Task brief
Every entry below should come back unchanged, except that the pictures are dropped.

(Saved data entries)
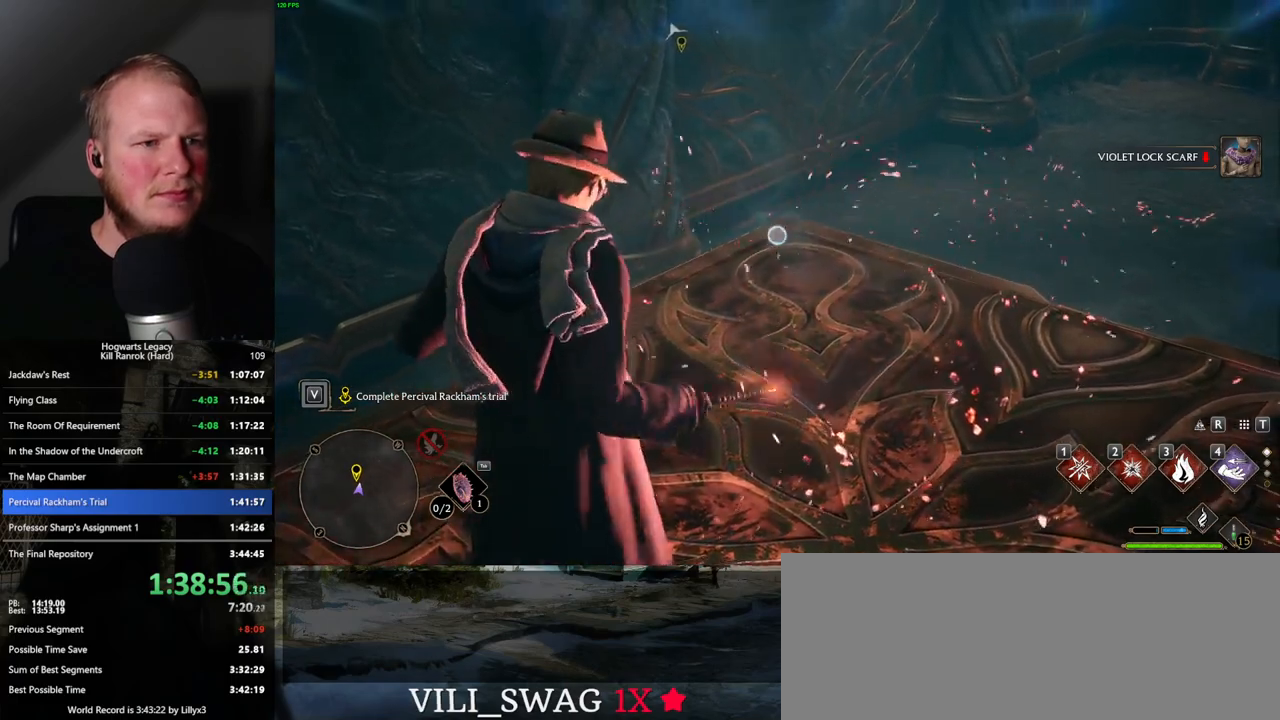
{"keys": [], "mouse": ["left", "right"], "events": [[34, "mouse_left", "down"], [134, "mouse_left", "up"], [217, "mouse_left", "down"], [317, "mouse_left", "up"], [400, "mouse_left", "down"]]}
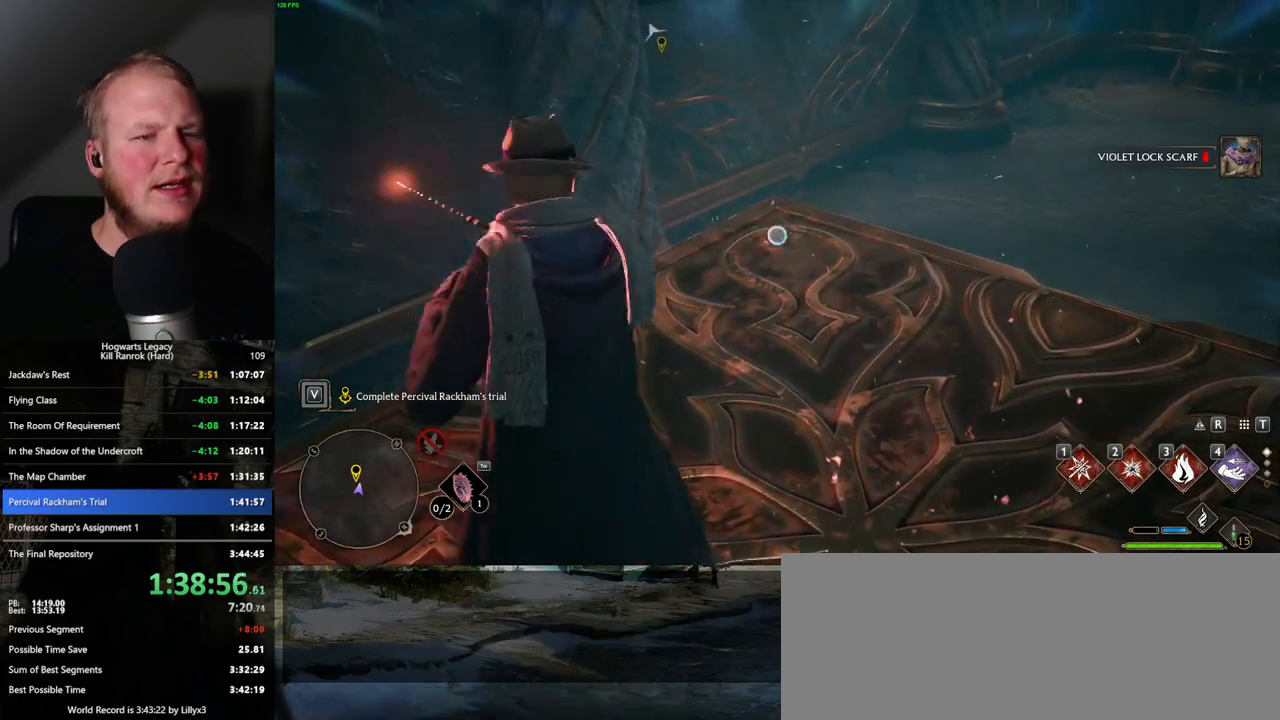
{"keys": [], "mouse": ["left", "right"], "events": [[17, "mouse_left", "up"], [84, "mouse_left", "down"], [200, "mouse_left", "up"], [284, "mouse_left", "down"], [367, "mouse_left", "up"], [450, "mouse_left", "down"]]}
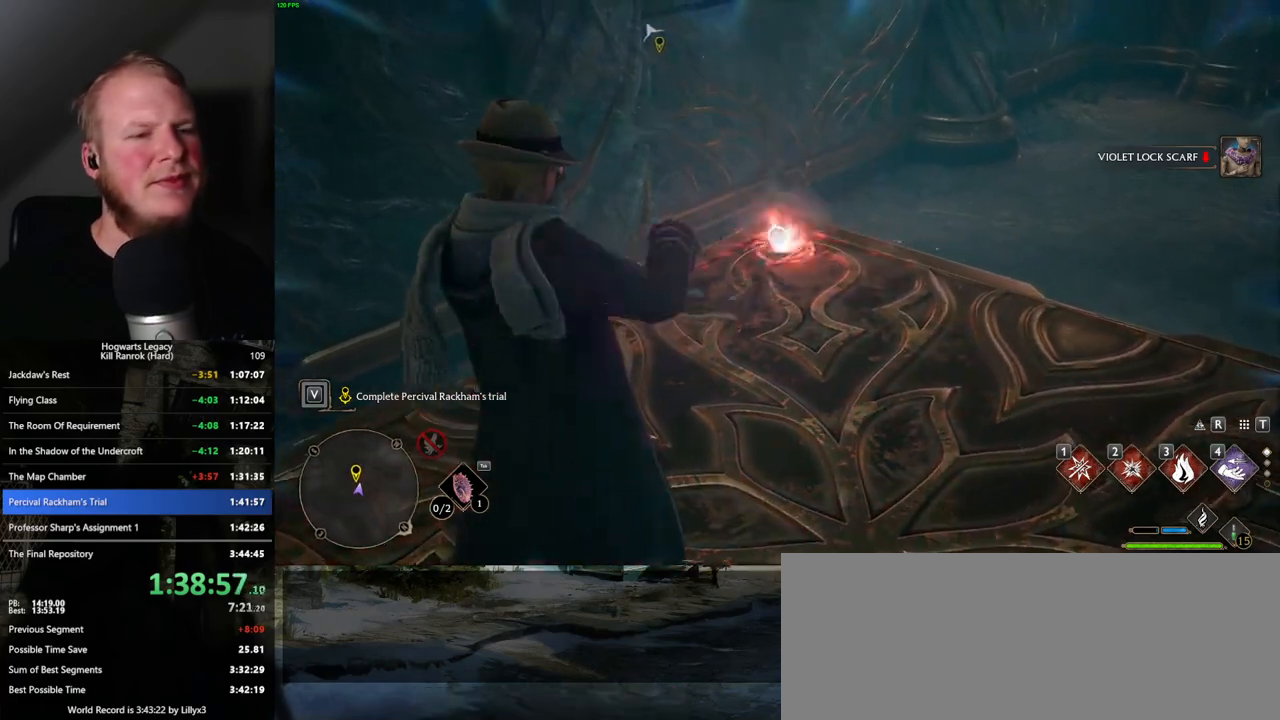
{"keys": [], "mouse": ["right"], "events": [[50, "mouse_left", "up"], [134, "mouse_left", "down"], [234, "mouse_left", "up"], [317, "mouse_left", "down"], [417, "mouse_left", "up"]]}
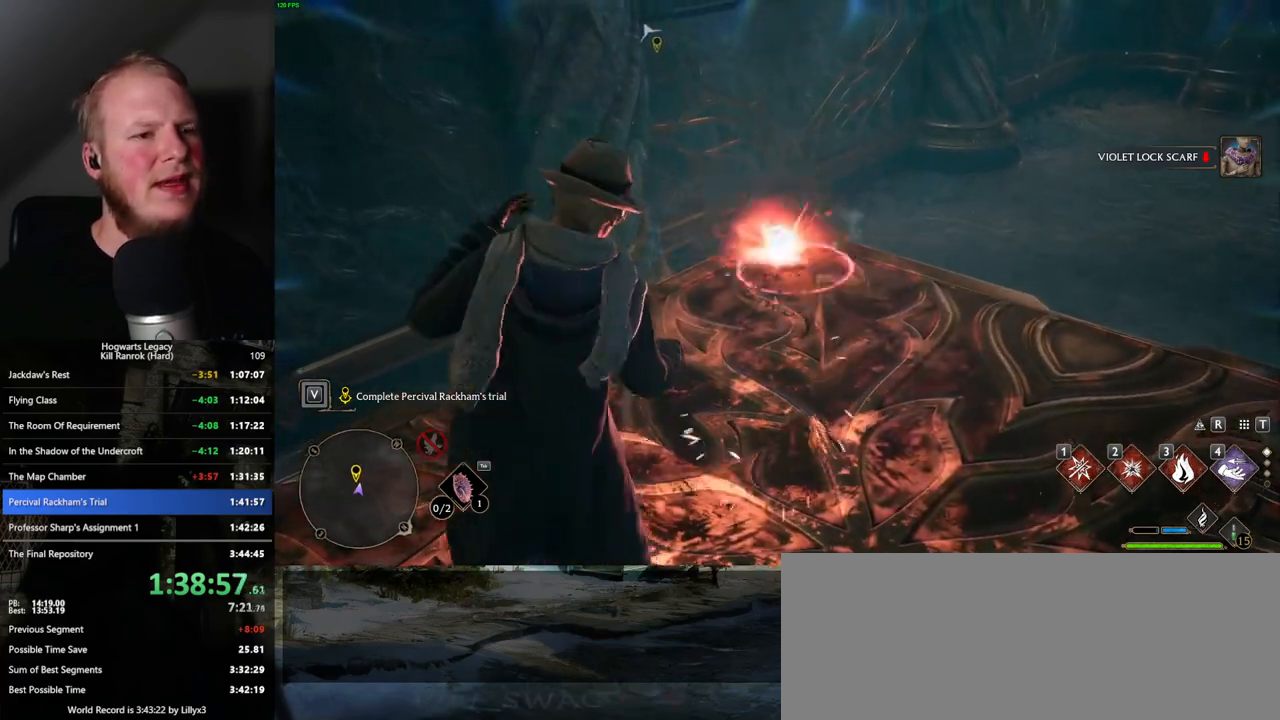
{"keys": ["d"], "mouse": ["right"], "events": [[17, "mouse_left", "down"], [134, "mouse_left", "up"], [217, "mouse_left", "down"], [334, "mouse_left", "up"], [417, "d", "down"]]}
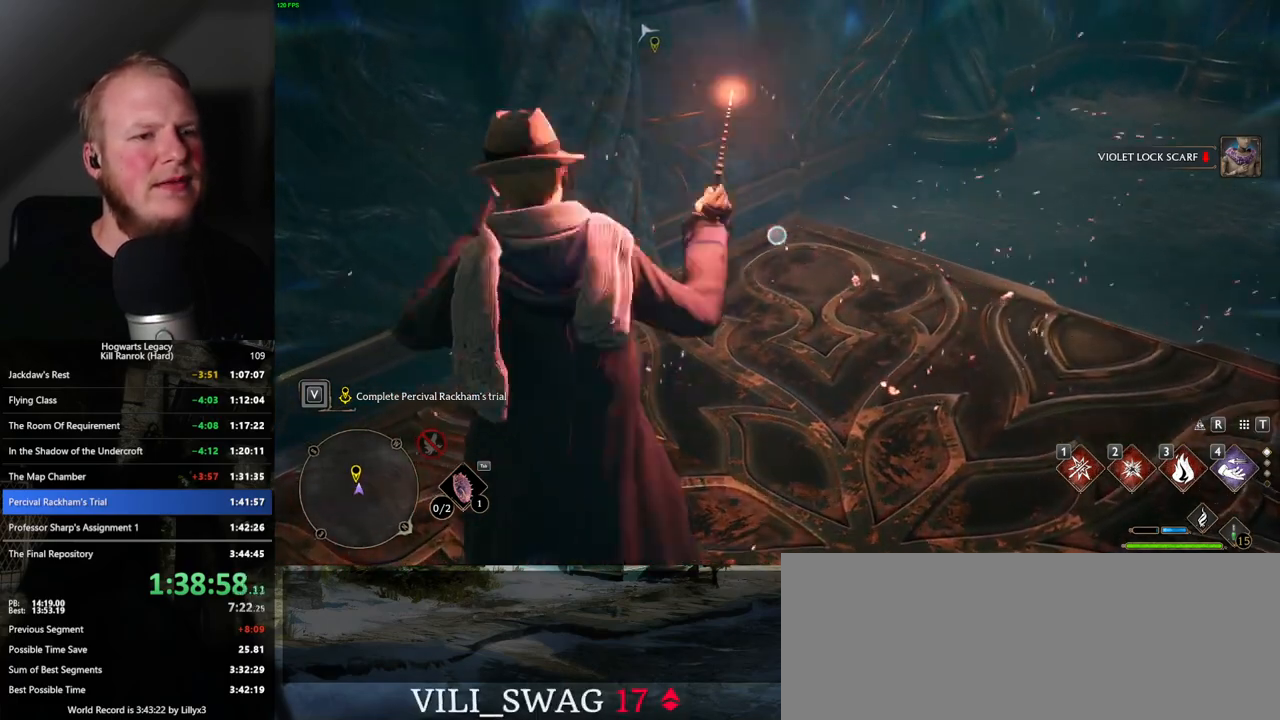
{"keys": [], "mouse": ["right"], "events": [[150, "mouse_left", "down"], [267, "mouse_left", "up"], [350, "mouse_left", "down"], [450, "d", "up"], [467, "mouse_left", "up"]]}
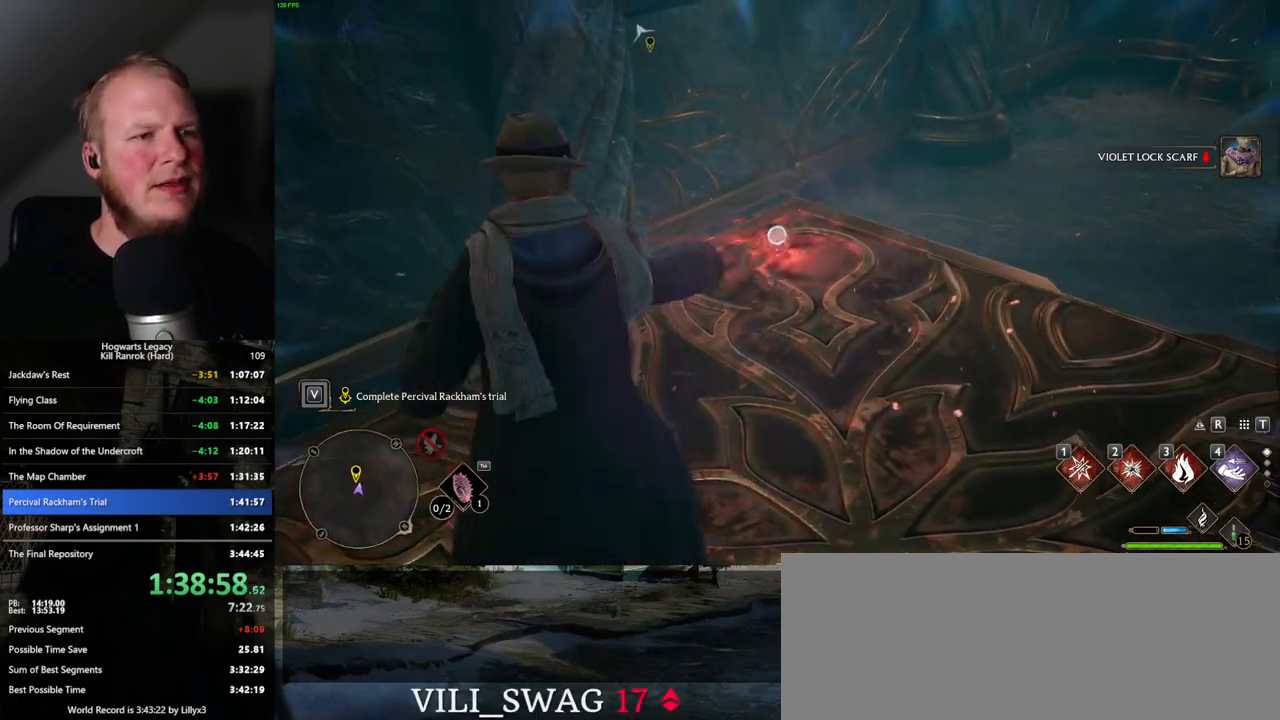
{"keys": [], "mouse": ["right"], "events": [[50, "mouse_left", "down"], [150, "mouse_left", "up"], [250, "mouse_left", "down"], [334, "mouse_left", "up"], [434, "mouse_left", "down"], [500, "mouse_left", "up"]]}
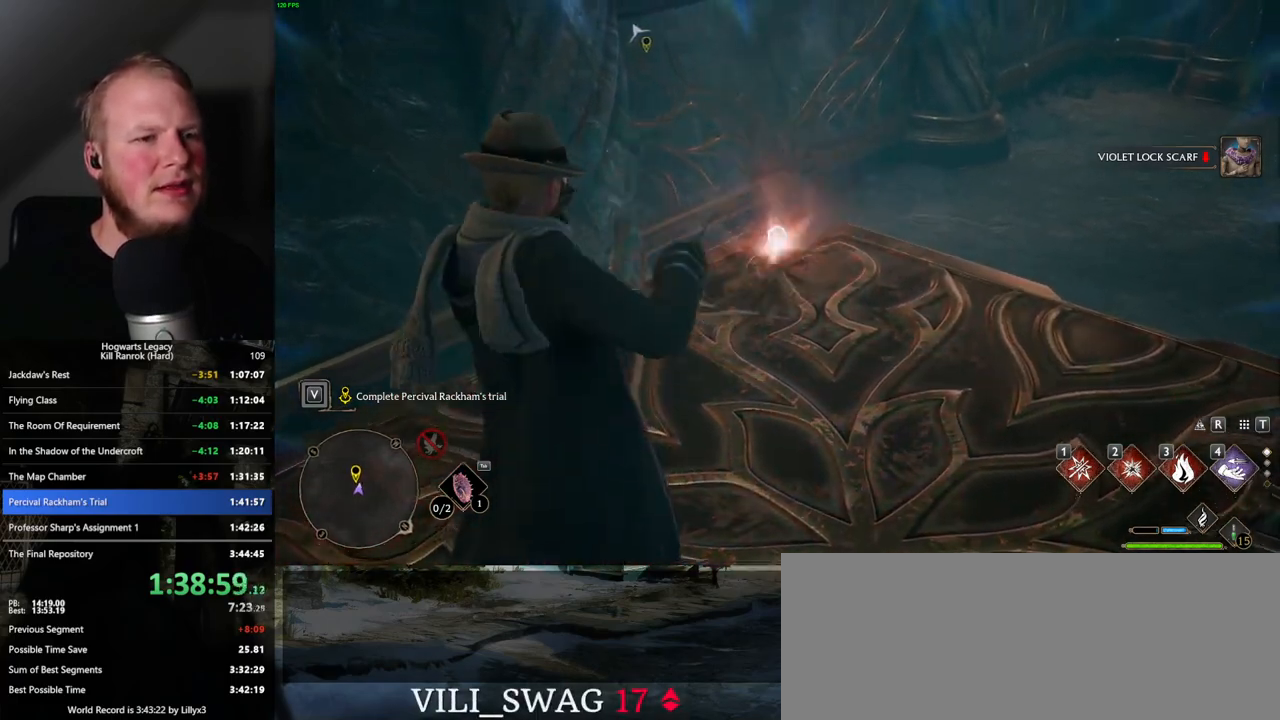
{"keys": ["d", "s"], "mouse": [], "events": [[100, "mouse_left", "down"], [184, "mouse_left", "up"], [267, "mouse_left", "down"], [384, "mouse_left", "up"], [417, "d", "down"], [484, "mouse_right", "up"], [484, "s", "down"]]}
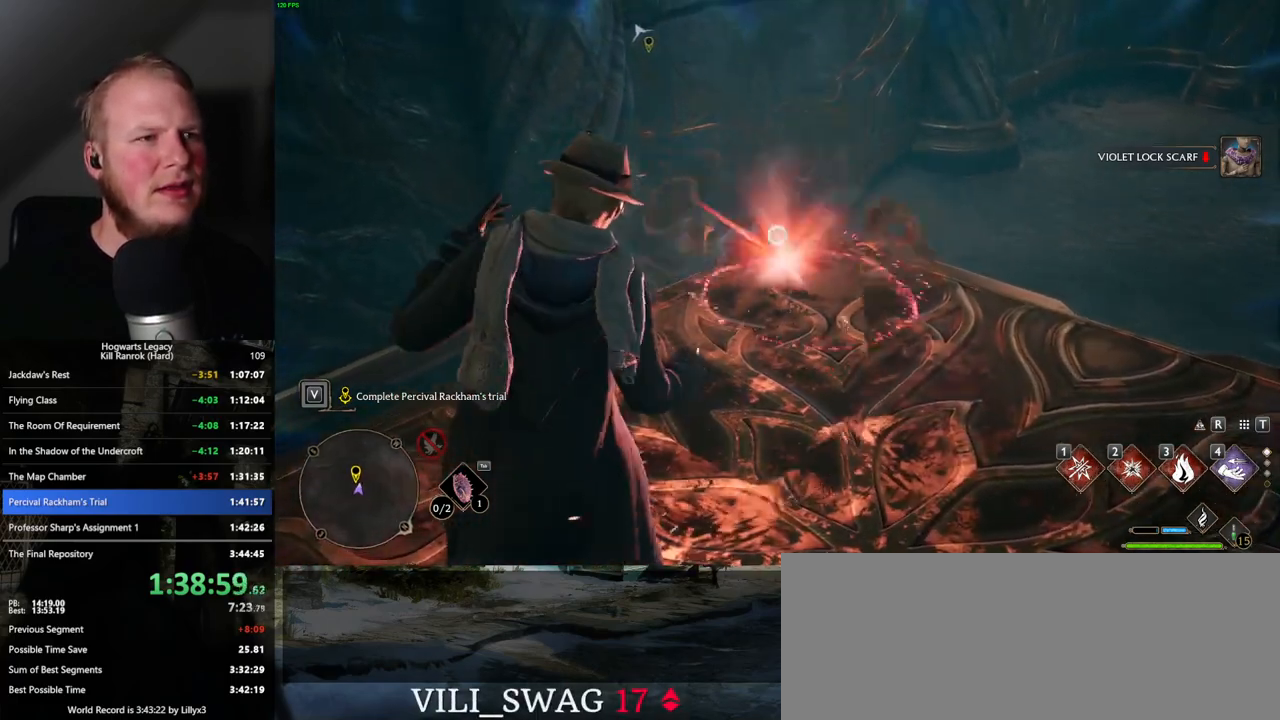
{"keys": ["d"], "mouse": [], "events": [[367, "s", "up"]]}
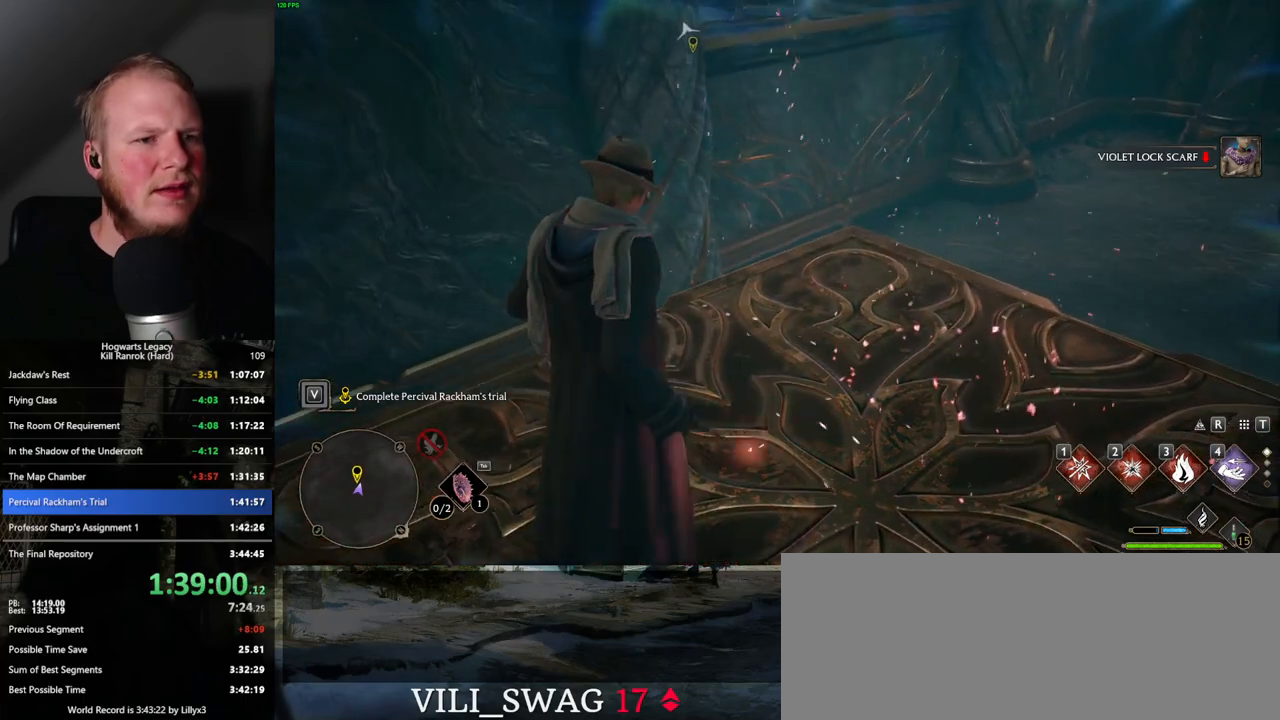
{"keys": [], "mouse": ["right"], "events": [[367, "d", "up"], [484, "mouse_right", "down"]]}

Response to the exercise
{"keys": [], "mouse": ["left", "right"], "events": [[34, "mouse_left", "down"], [134, "mouse_left", "up"], [217, "mouse_left", "down"], [317, "mouse_left", "up"], [400, "mouse_left", "down"]]}
{"keys": [], "mouse": ["left", "right"], "events": [[17, "mouse_left", "up"], [84, "mouse_left", "down"], [200, "mouse_left", "up"], [284, "mouse_left", "down"], [367, "mouse_left", "up"], [450, "mouse_left", "down"]]}
{"keys": [], "mouse": ["right"], "events": [[50, "mouse_left", "up"], [134, "mouse_left", "down"], [234, "mouse_left", "up"], [317, "mouse_left", "down"], [417, "mouse_left", "up"]]}
{"keys": ["d"], "mouse": ["right"], "events": [[17, "mouse_left", "down"], [134, "mouse_left", "up"], [217, "mouse_left", "down"], [334, "mouse_left", "up"], [417, "d", "down"]]}
{"keys": [], "mouse": ["right"], "events": [[150, "mouse_left", "down"], [267, "mouse_left", "up"], [350, "mouse_left", "down"], [450, "d", "up"], [467, "mouse_left", "up"]]}
{"keys": [], "mouse": ["right"], "events": [[50, "mouse_left", "down"], [150, "mouse_left", "up"], [250, "mouse_left", "down"], [334, "mouse_left", "up"], [434, "mouse_left", "down"], [500, "mouse_left", "up"]]}
{"keys": ["d", "s"], "mouse": [], "events": [[100, "mouse_left", "down"], [184, "mouse_left", "up"], [267, "mouse_left", "down"], [384, "mouse_left", "up"], [417, "d", "down"], [484, "mouse_right", "up"], [484, "s", "down"]]}
{"keys": ["d"], "mouse": [], "events": [[367, "s", "up"]]}
{"keys": [], "mouse": ["right"], "events": [[367, "d", "up"], [484, "mouse_right", "down"]]}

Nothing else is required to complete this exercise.